In comparing the efficiencies of petrol engines to engines from electric vehicles, I may have overlooked noticing any factoring in of costs of huffing/smoking the exhausts of the two types of vehicles. (Obviously some choose to efficiently use petrol exhausts for suicide.) Years ago TV news programs were regularly providing the smog indexes for various cities on a daily basis. I drew the possible false conclusion that my lungs might be healthier (and my life possibly longer) in an area with less smog.
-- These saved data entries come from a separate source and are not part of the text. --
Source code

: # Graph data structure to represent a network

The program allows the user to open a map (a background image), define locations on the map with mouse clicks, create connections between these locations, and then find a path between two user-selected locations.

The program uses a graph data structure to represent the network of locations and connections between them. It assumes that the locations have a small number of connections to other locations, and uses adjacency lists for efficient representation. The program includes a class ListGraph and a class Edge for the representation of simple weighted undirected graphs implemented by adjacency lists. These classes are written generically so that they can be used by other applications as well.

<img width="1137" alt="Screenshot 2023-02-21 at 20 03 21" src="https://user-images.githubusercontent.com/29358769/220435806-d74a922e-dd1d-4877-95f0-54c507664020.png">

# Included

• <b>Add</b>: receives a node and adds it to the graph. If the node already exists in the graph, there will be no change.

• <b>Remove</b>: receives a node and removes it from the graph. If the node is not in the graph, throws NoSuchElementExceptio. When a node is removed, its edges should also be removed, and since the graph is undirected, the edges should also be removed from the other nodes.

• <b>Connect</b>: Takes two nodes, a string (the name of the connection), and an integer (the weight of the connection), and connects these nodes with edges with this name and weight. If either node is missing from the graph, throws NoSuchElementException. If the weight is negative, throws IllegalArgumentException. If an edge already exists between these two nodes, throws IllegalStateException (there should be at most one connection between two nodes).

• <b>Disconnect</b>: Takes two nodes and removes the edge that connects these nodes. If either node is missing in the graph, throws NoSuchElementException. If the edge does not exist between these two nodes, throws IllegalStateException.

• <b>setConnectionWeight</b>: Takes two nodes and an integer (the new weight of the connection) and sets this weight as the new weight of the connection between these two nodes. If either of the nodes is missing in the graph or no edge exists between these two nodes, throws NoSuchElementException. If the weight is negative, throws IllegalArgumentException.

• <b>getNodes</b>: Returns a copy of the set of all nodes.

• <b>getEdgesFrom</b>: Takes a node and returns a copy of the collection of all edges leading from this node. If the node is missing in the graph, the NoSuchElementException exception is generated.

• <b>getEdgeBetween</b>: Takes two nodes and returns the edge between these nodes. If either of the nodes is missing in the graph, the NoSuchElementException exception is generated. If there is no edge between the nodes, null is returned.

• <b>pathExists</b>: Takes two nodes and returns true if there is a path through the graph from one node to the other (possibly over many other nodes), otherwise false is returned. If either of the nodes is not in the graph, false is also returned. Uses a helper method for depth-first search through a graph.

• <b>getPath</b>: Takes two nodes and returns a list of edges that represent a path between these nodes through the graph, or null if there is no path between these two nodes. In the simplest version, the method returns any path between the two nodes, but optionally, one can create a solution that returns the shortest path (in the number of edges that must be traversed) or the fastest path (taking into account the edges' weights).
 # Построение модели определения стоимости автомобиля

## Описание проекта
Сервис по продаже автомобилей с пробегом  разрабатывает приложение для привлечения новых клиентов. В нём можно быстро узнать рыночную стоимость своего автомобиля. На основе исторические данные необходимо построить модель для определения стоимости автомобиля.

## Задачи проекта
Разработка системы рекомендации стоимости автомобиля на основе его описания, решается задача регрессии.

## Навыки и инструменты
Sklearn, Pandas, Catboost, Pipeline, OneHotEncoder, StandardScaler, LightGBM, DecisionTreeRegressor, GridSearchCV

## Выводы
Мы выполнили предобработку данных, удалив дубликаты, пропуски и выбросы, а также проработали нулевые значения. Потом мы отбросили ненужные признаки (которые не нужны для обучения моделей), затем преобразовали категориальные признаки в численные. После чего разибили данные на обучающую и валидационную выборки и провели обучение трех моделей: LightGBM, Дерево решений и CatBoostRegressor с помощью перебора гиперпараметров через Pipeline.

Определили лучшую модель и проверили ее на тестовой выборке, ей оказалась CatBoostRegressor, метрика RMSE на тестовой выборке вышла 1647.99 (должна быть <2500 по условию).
A possible significant corollary is that (though fought tooth and nail by the tobacco profiteers and other deniers for years), people have finally generally concluded that the use of tobacco, which is an addictive legal drug, (even second hand {since we are really talking about polluting fluids [i.e., air] around those in the household, job site, motor vehicle, etc.}) probably causes cancer. Many areas have trampled the "rights" of tobacco polluters by banning their use in establishments. We are probably better off for such. To evaluate tobacco on a cost benefit analysis, it seems appropriate to consider not just
"Worldwide, tobacco use causes more than 5 million deaths per year, and current trends show that tobacco use will cause more than 8 million deaths annually by 2030.3
In the United States, tobacco use is responsible for about one in five deaths annually (i.e., about 443,000 deaths per year, and an estimated 49,000 of these smoking-related deaths are the result of secondhand smoke exposure).1
On average, smokers die 13 to 14 years earlier than nonsmokers"
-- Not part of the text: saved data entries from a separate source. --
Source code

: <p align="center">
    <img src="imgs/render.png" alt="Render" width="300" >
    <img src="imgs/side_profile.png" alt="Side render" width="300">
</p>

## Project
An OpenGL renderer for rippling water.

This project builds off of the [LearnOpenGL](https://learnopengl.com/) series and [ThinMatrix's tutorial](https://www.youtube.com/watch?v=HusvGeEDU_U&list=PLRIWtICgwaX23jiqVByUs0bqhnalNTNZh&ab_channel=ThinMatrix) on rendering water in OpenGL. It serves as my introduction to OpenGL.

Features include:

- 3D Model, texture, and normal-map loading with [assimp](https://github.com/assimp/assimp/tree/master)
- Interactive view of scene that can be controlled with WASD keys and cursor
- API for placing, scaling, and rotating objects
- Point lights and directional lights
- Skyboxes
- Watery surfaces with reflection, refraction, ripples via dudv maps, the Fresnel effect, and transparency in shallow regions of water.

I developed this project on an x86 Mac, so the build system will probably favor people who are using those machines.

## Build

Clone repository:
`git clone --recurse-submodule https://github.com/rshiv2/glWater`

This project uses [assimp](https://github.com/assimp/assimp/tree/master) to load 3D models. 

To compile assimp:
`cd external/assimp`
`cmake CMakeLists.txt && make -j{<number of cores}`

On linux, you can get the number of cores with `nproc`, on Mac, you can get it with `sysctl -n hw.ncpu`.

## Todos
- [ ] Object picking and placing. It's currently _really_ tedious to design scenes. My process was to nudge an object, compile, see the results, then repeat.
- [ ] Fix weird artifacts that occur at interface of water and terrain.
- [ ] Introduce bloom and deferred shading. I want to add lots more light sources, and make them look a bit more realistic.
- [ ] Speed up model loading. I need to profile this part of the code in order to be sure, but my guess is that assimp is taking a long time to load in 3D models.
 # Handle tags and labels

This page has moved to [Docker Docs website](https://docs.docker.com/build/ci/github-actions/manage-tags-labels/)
http://www.cdc.gov/tobacco/data_statistics/fact_sheets/fast_facts/
but the direct costs of health care treatment for the slow, expensive deaths, but the direct costs of health care costs for those various other diseases.
Cause and effect has constantly been the argument of the deniers/doubters.
You cannot have millions of heat producing (that is dangerous to the plants needed for food we directly consume and for food we indirectly consume from the consumption of meat [http://www.sciencedaily.com/releases/2010/01/100107132543.htm]), carbon dioxide producing [http://epa.gov/climatechange/science/causes.html], toxin releasing petrol engines running in exponentially increasing numbers without damaging the fluids (needed for our minute by minute survival) they are blowing their wastes into.
When you want to get muddled about efficiency of electric vehicles to petrol engines, consider these additional costs in making a choice as to what you support.